INTRODUCTION: The Family Smoking Prevention and Tobacco Control Act requires cigarette packages and advertisements to bear health warnings with "color graphics depicting the negative health consequences of smoking."
AIMS AND METHODS: This study assessed whether new US Food and Drug Administration developed pictorial cigarette warnings (PCW) increased understanding of smoking-related risks relative to the current Surgeon General's (SG) warnings. In March-May 2019, adolescent and adult smokers and nonsmokers participated in an online experiment with three sessions completed over approximately 2 weeks. Participants viewed 1 of 16 PCW (treatment conditions) or an SG warning (control) on mock cigarette packages and advertisements. Measures assessed whether warnings provided new information, induced thinking about risks, changed smoking-related health beliefs, and were accurately recalled, among other outcomes.
RESULTS: The majority of PCW (≥13 conditions) resulted in greater learning of new information, higher self-reported learning, and greater reports of thinking about smoking risks; they were viewed as more informative, understandable, and attention-drawing compared with the control condition. Most participants believed the warning were factual, although 8 PCW were perceived as less factual than the control. There were changes toward more agreement with health beliefs for 11 PCW between Sessions 1 and 2 and 7 PCW between Sessions 1 and 3. Participants in all treatment conditions were more likely than control condition participants to correctly recall the warning. Across outcomes, PCW related to addiction, death, and quitting did not perform as well as other PCW.

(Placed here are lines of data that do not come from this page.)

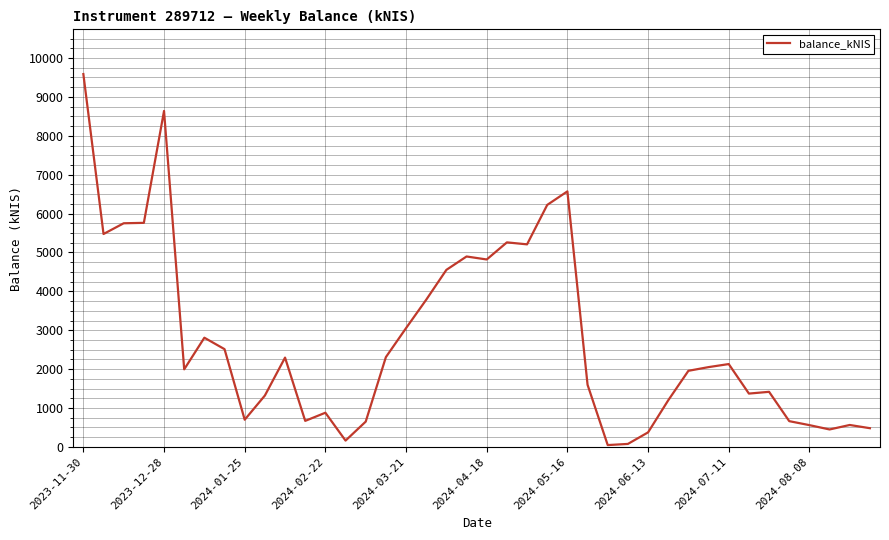

What is the greatest value displayed?

9586.9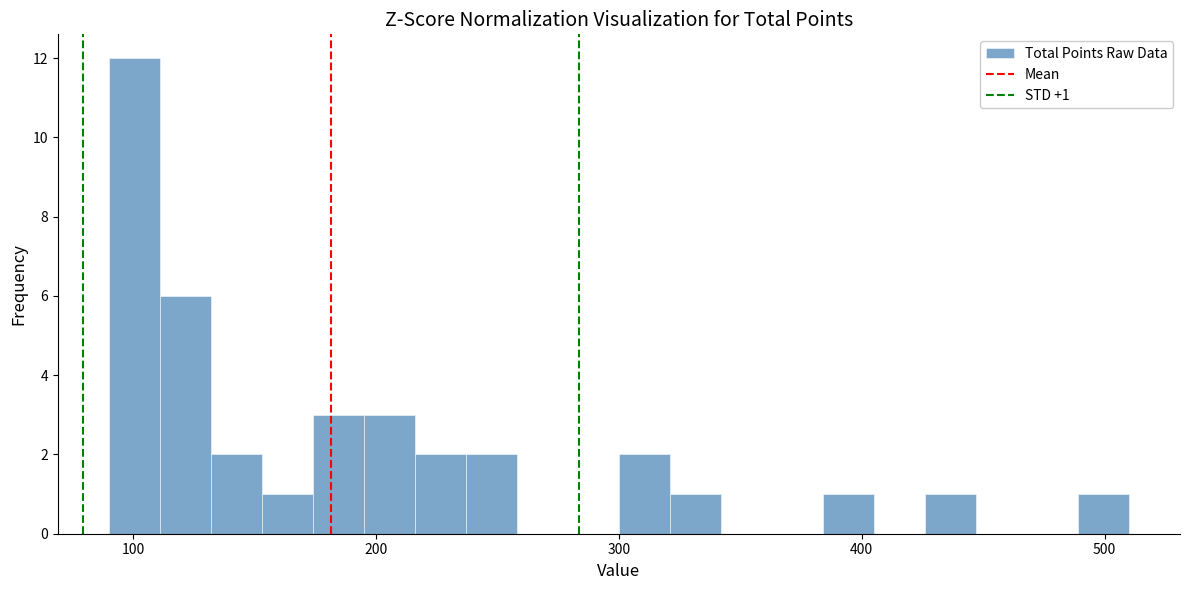

Around what value on the x-axis is the tallest bar? Give the approximate position of its centre, as read against the axis.

100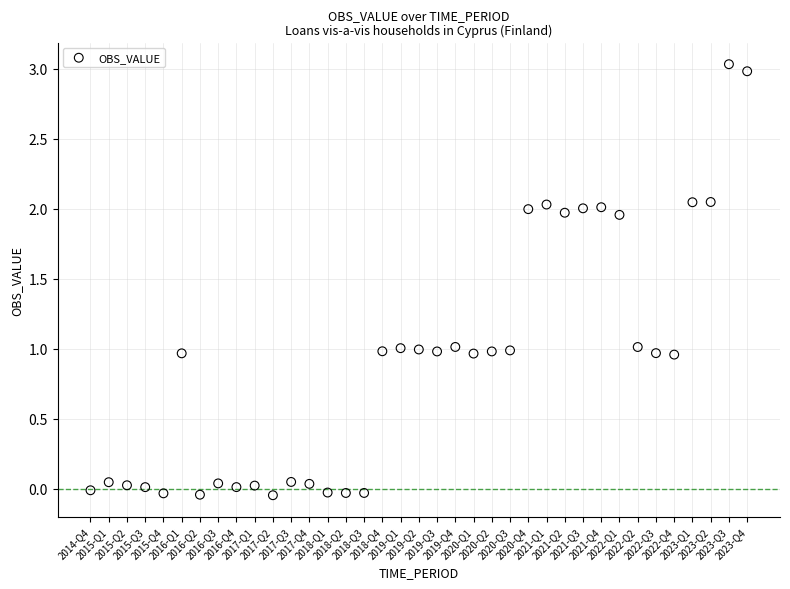

What is the range of Y values (max minus min)?

3.1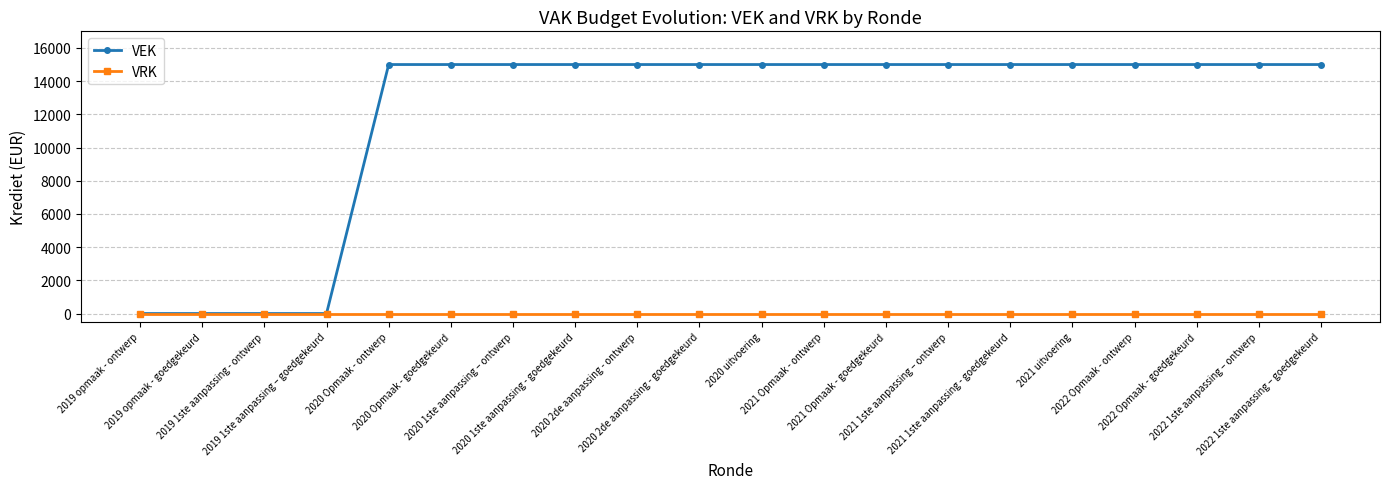

Rank the series by their average value, from highest to lowest.

VEK, VRK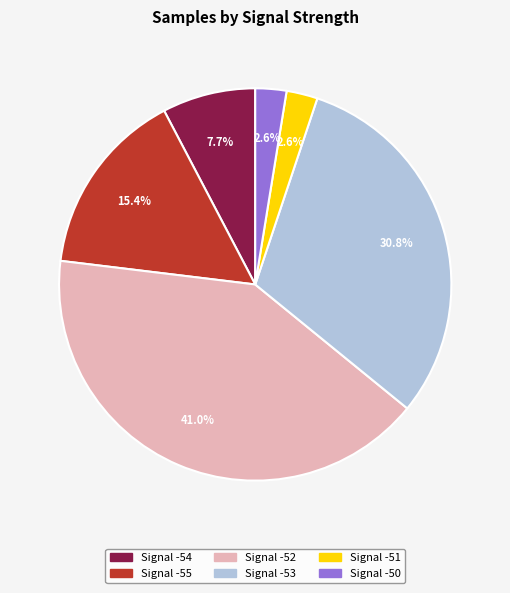

Between Signal -51 and Signal -54, which is larger?

Signal -54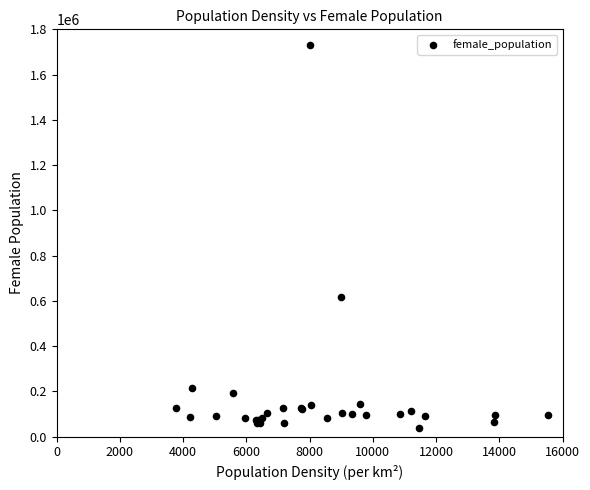

What Y value in the scatter plot is closest to 884622?

616913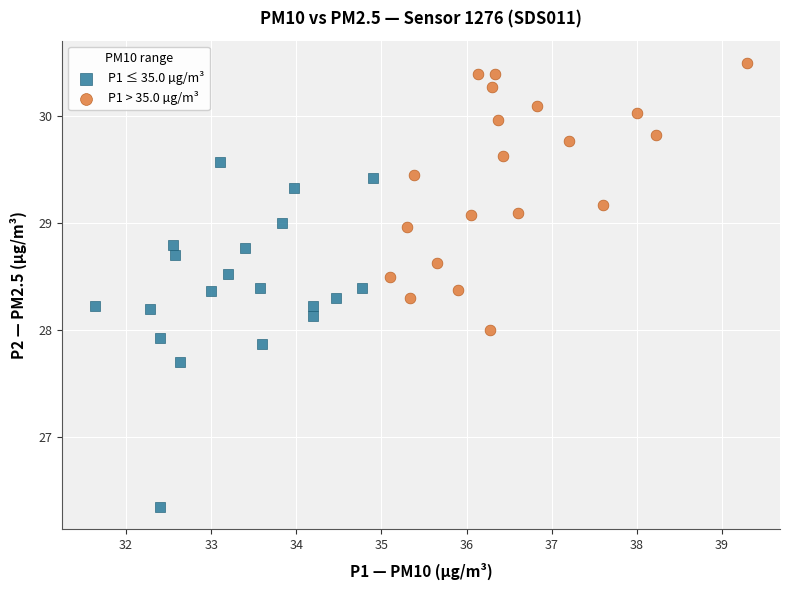

What are all the series names shown in the legend?

P1 ≤ 35.0 µg/m³, P1 > 35.0 µg/m³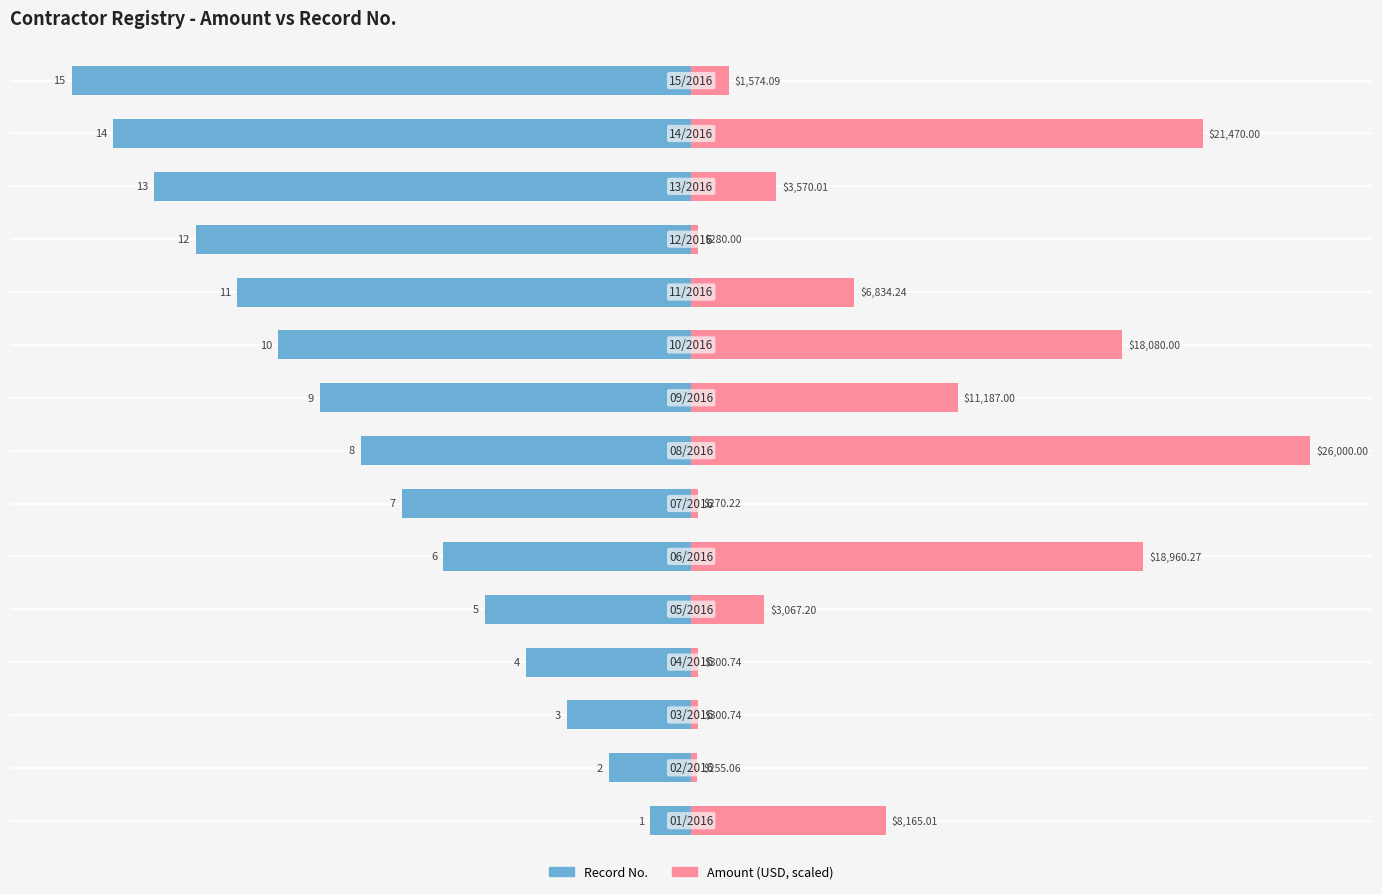

What are all the series names shown in the legend?

Record No., Amount (USD, scaled)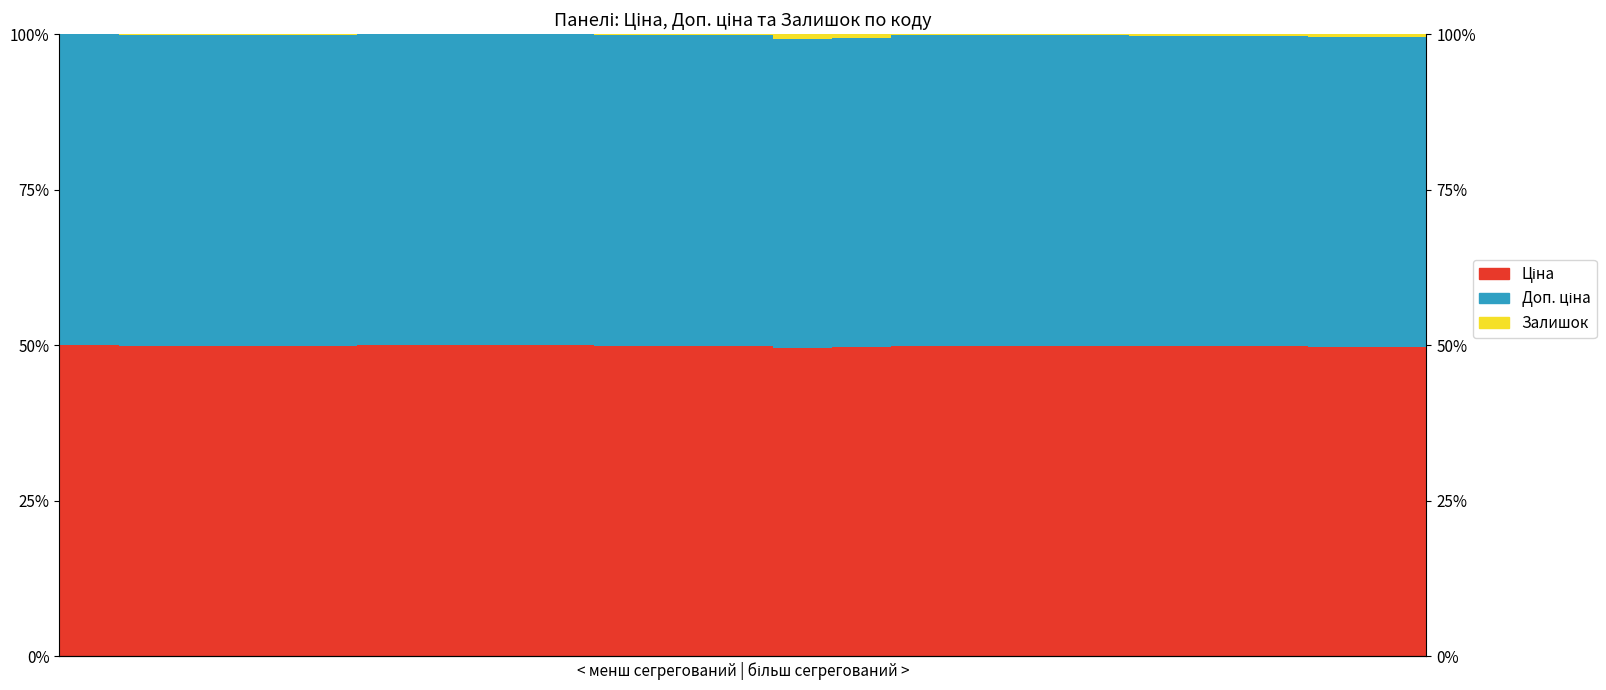

The value of Залишок at 9 is 0.3. True or false?

False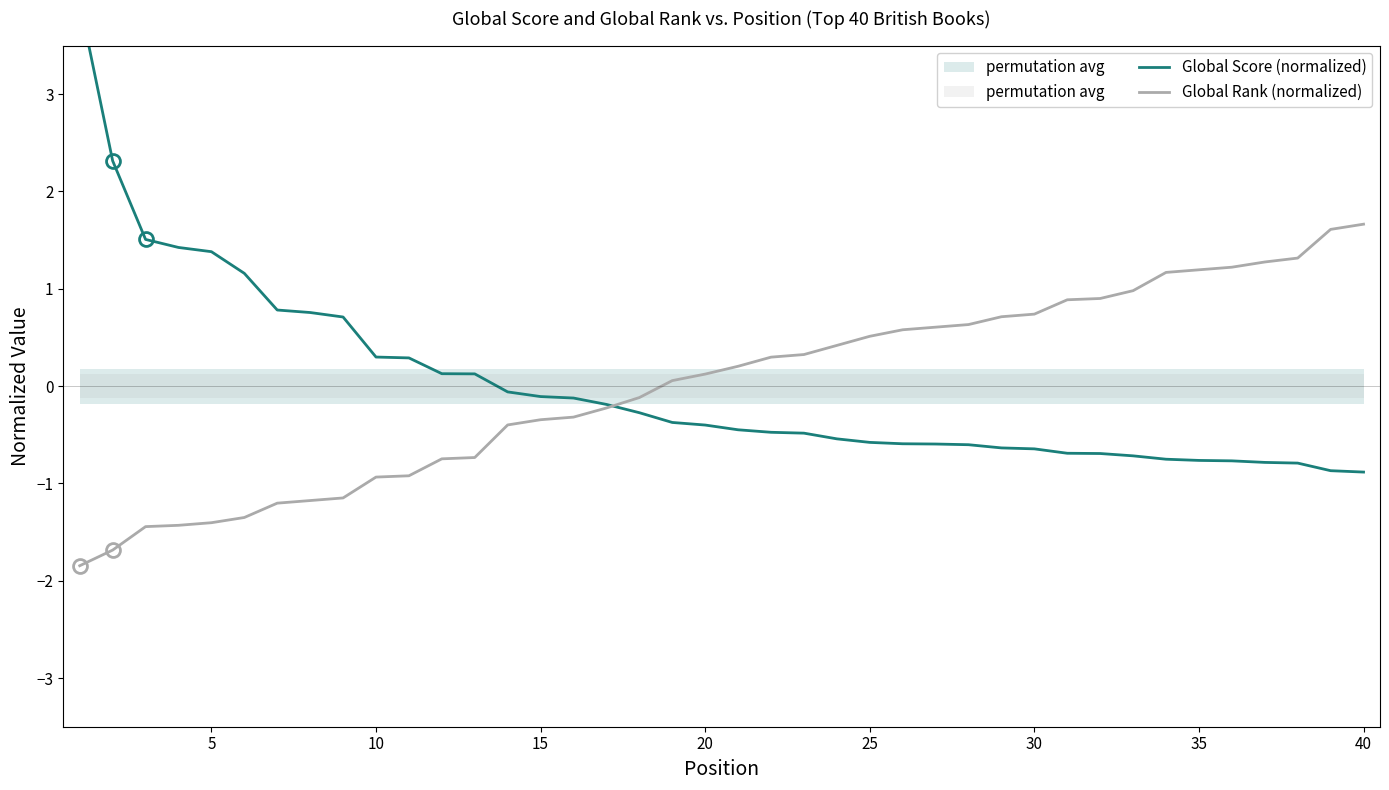

At how many categories does at least one series exceed 2?

2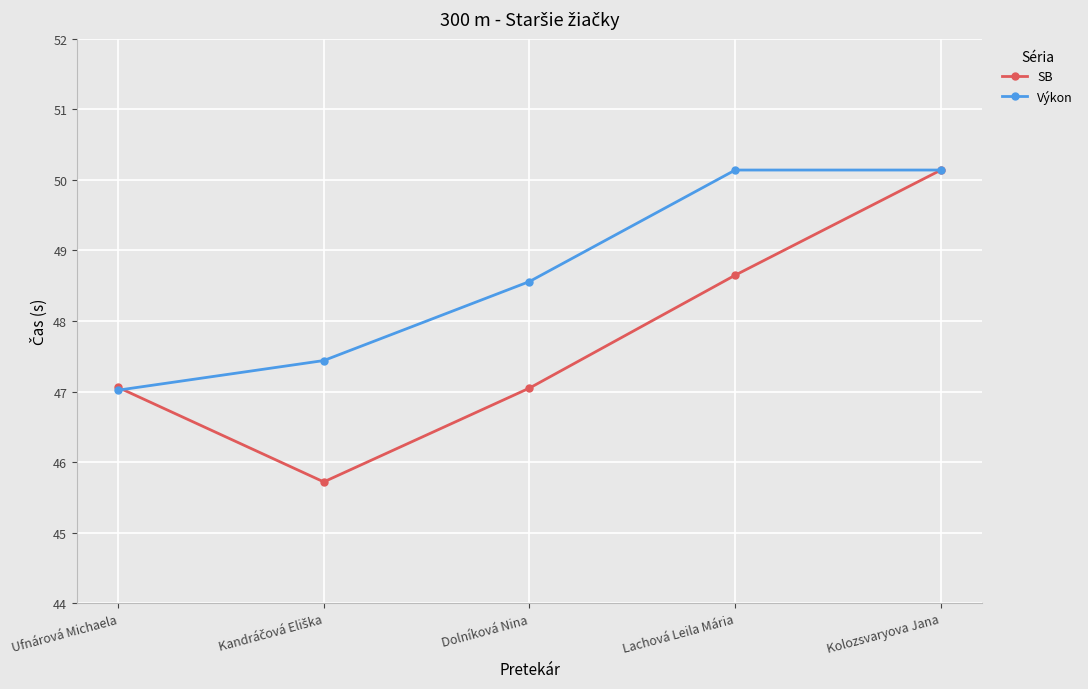

What is the total value across all series at Ufnárová Michaela?

94.1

CONCLUSIONS: Many of the PCW tested increased understanding of the risks associated with cigarette smoking relative to current SG warnings.
IMPLICATIONS: The Tobacco Control Act requires cigarette packages and advertisements to bear PCW depicting the negative health consequences of smoking. This study tested whether any of 16 newly proposed PCW increased understanding of smoking-related risks relative to existing SG warnings. Results suggest that most PCW tested, particularly those related to less widely known health effects, resulted in greater learning of new information, higher self-reported learning, and greater reports of thinking about smoking risks compared with SG warnings. These results, along with other factors, informed the US Food and Drug Administration's selection of proposed PCW.